We at APIRS attempted to follow this advice last year when designing our new computer system and Internet Web site. Our anticipated usage of this site was relatively low: after all, how many people would want to gaze at aquatic plant photos and line drawings in a day? Maybe as many as 50 Web browsers a day?
Well, the results are in for the first four full months of usage of the APIRS site, December 1995 through March 1996. The answer is that in December, our site was visited an average of 25 times per day; by March, the average number of visits had increased to 80 times per day, not including University of Florida visitors. This is almost 2,500 times per month and climbing.

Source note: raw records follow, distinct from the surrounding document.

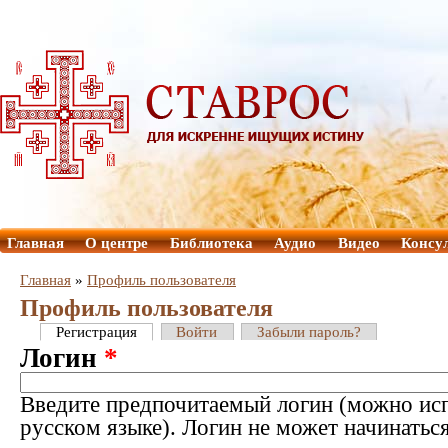
Главная
О центре
Библиотека
Аудио
Видео
Консу
Главная
»
Профиль пользователя
Профиль пользователя
Регистрация
Войти
Забыли пароль?
Логин
*
Введите предпочитаемый логин (можно исп
русском языке). Логин не может начинатьс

We appreciate your interest in our Web site and thank you for your comments and suggestions.
AQUAPHYTE ONLINE
Spring 1996
The book, Nonindigenous Aquatic and Selected Terrestrial Species of Florida, by J.A. McCann, L.N. Arkin and J.D. Williams (National Biological Service, Gainesville, Florida), presents the status, pathway and time of introduction, present distribution, and significant ecological and economic effects of 154 introduced species of plants, mollusks, insects, fish, amphibians, reptiles, birds, mammals and crabs.
How did this worthy work, produced by a federal agency, come to be first "published" on a state agency Internet site? It's the economy, stupid! As a cost-saving measure, the NBS shut down its national publication and information unit in Colorado. Luckily, the University of Florida Aquatic Plant Information Office is still in business, and we were happy to suggest this most hi-tech way of paperless publishing. Our guess is that the book will gain wider distribution via the Internet than if 20 photocopies were produced and "made available" through traditional channels.